IFcomp etc
Hello valued subscriber. Just thought I'd check in since we haven't chatted in a little while.
I entered my game Universal Hologram in IFcomp, a really cool interactive fiction competition, and it came in 23rd out of 71 games! (tying with Grandma Bethlinda's Remarkable Egg, a parser game with twice as many reviews. Exciting stuff.)
Because of IFcomp's gently curving prize structure, I made about $140 in prize money. That plus the $65 or so from the game's itch.io page makes uniholo my best seller ever! These competitions are nothing to sneeze at if you're poor as shit like me.
Anyway, a writing update: I have nothing new to show you, but I've been working on a game I think will be really interesting. It's about a shoddy '90s computer program tasked with keeping a suicidal person alive. I'm hoping to release it as part of the interactive fiction Spring Thing competition, but I'll send out another email when that's approaching.
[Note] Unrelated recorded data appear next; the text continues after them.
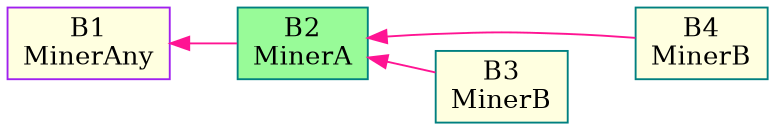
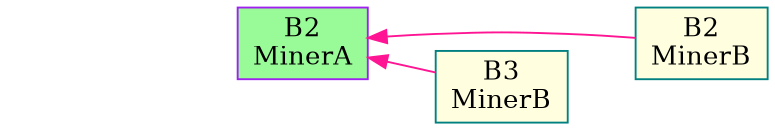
  digraph {
    rankdir=RL
    node [color=purple fillcolor=lightyellow shape=box style=filled]
    edge [color=deeppink]
-   n1 [label="B1\nMinerAny"]
-   n2 [color=teal fillcolor=palegreen label="B2\nMinerA"]
+   n2 [fillcolor=palegreen label="B2\nMinerA"]
    n3 [color=teal label="B3\nMinerB"]
-   n4 [color=teal label="B4\nMinerB"]
-   n2 -> n1
+   n4 [color=teal label="B2\nMinerB"]
    n3 -> n2
    n4 -> n2
    n4 -> n3 [style=invis color=""]
  }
For now, here's one passage of code:
1: The Black Street Tearing A Seam Through Godfield … @@#black; continuing northwest into orange hills cluttered with sand, beetles, and dead twigs.@@ <<silently>>
<<cont keypress>><<replace '#black'>>\
plus 2: The Soft Green Glow Of Sunlight Halating Through The Trypophobic Wall Of A Rudimentary Home Built From Stacks Of Recycled Plastic Bottles
3: Collected Condensation Pouring From A Makeshift Gutter
4: The Broken Freakishly Glitching LED Mini-Billboard Sign Of A Local Dentist
5: Pale Hands Glimpsed Through A Tinted Apartment Window Pulling Closed The Heat-resistant Shutters.<</replace>><<cont keypress>><<goto '4'>><</cont>><</cont>><</silently>>
I hope people like it. In many ways, it's similar to Universal Hologram (primarily featuring interactions between a human and a computer program, interested in "cyberspace" consciousness, science fiction) but in other ways it's quite different. There's no swearing, little philosophy, not a lot of interesting technology or futurism, and few jokes; and the mechanics of play are quite demanding: you have to really role play (as a character or yourself) when answering the program's questions.
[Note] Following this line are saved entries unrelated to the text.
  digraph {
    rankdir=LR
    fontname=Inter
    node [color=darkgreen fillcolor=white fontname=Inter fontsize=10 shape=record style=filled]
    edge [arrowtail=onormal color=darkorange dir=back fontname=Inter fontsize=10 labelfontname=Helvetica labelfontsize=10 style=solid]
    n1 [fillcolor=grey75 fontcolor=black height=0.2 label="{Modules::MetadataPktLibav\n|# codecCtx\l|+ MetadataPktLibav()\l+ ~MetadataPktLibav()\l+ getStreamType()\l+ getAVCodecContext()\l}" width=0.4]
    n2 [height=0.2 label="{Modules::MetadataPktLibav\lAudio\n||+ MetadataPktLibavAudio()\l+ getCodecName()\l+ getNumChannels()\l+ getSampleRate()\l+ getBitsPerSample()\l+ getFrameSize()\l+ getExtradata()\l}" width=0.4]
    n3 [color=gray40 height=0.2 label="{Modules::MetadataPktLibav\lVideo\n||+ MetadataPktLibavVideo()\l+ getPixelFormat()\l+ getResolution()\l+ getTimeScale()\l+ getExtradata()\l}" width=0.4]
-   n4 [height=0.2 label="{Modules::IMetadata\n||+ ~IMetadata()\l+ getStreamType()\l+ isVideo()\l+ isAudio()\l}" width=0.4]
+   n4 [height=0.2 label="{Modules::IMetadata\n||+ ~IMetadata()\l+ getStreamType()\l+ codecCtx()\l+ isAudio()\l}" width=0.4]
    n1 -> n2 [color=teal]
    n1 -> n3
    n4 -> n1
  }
One more thing: I have an exhibition at the Groton Public Library in Groton, Massachusetts, 01450, USA. The curator, Ken Hanson, wrote a very kind summary of my work based on a couple scant sentences I sent him. It's a dual show, my psychedelic artsy film photos next to the spare and chilly b&w film photos of Ed Birch, who lab-develops his photos himself, I'm told. We haven't met but I like his work very much, particularly his photograph of an avocado.
This is getting long so I'll go now.